JERUSALEM — Belatedly, indeed perhaps too late, Arab leaders this week joined the United States and others in efforts to salvage an Israeli-Palestinian peace deal.

Jordan’s King Abdullah visited the Palestinian Authority and Israel on Tuesday. Egypt’s President Hosni Mubarak met with the leader of Israel’s Meretz Party, Yossi Sarid, on Monday, and was to receive Israel’s acting foreign minister, Shlomo Ben-Ami, later in the week.

Jordan and Egypt were markedly slow to respond earlier in the summer, when President Clinton sought their active involvement, together with that of Saudi Arabia, in his effort at Camp David to coax Palestinian Authority President Yasser Arafat toward greater flexibility.

Indeed, Mubarak’s cold-shoulder approach toward the U.S. president led to a period of tense relations between Washington and Cairo.

After Camp David ended in failure in July, Egyptian leaders declared repeatedly that they would not twist Arafat’s arm at Washington’s behest.

They also praised the Palestinian leader’s resilience in withstanding American pressures.

In Mubarak’s frequent meetings with Arafat, there was no indication — at least publicly — that Egypt was seeking to impress upon Arafat the need for new flexibility, particularly over Jerusalem, to prevent the final collapse of the peace effort and the inevitable defeat of the Barak government in Israel.

It was all the more significant, therefore, to hear the usually hard-line Egyptian foreign minister, Amre Moussa, tell reporters this week that he and other diplomats were looking at new ideas concerning Jerusalem.

Analysts are noting the link between these new Arab initiatives and Arafat’s failure to gain international support for a unilateral declaration of Palestinian statehood. During intense globe-trotting in recent weeks, Arafat heard repeatedly from world leaders — including the usually Palestinian-friendly leaders in France and China — to go back and work out a deal with Israel.

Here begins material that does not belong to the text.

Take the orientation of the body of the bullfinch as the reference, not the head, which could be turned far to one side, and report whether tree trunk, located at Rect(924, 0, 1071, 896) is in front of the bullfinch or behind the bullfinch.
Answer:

The new ideas, say knowledgeable sources in Israel, may now be coming from Jordan’s Abdullah.

While obviously far less influential than Egypt in inter-Arab politics, the Jordanian monarch has long-standing ties to the disputed Holy City. These were given formal recognition in the 1994 peace treaty between Israel and Jordan.

Abdullah, moreover, does not hide his eagerness to see the Israeli-Palestinian conflict finally resolved — and his own country awarded, he hopes, generous compensation from the international community for its part in the absorption of large numbers of Palestinian refugees.

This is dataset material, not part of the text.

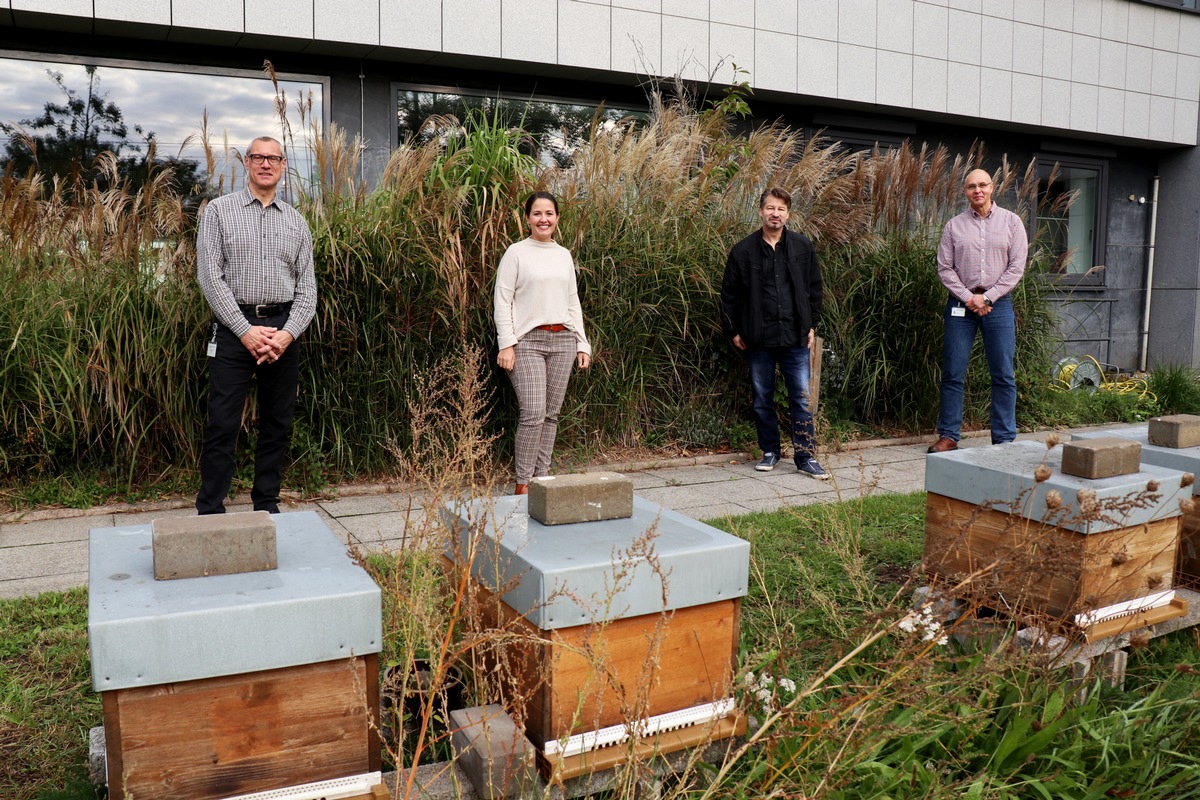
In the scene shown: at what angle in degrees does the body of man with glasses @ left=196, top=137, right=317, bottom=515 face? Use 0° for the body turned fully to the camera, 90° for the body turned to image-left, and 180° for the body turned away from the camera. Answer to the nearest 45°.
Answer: approximately 0°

He is anxious, too, to ensure that the security arrangements that Israel puts in place in the Jordan Valley, in the context of a peace settlement with the Palestinians, serve to protect his country, too, from any hostile Palestinian expansionism eastward.

Israeli sources say Abdullah is proposing to Arafat and Barak that they agree to set aside part of the Jerusalem problem while agreeing on all the other aspects of the conflict. The remaining areas of disagreement would embrace the Temple Mount and parts of the walled Old City.

The idea to exclude Jerusalem from a final deal has not gone anywhere before.

Barak’s problem, politically, is that he needs to submit to the Israeli public, whether in a plebiscite or in elections, a deal that carries the headline “End of the Conflict.”

But if the king of Jordan can line up a significant body of Arab and Muslim opinion behind a solution for Jerusalem that’s acceptable though less-than-perfect, that may prove a crucial contribution at the last minute that can snatch success for Barak and Arafat from the jaws of failure.